• [EXERCISE] Could you return, exactly as written, only the lines from the one holding "23 歲學生劉敏俊利用 2" through the final line of the records below?

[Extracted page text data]
··········
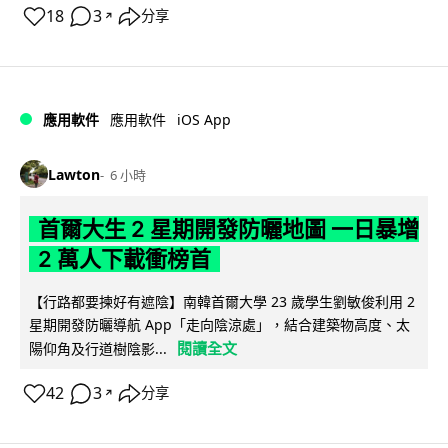
18
3
分享
↗
iOS App
應用軟件
應用軟件
Lawton
6 小時
首爾大生 2 星期開發防曬地圖 一日暴增
2 萬人下載衝榜首
【行路都要揀好有遮陰】南韓首爾大學 23 歲學生劉敏俊利用 2
星期開發防曬導航 App「走向陰涼處」，結合建築物高度、太
閱讀全文
陽仰角及行道樹陰影...
42
3
分享
↗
··········
• [WRITTEN ANSWER]
【行路都要揀好有遮陰】南韓首爾大學 23 歲學生劉敏俊利用 2
星期開發防曬導航 App「走向陰涼處」，結合建築物高度、太
閱讀全文
陽仰角及行道樹陰影...
42
3
分享
↗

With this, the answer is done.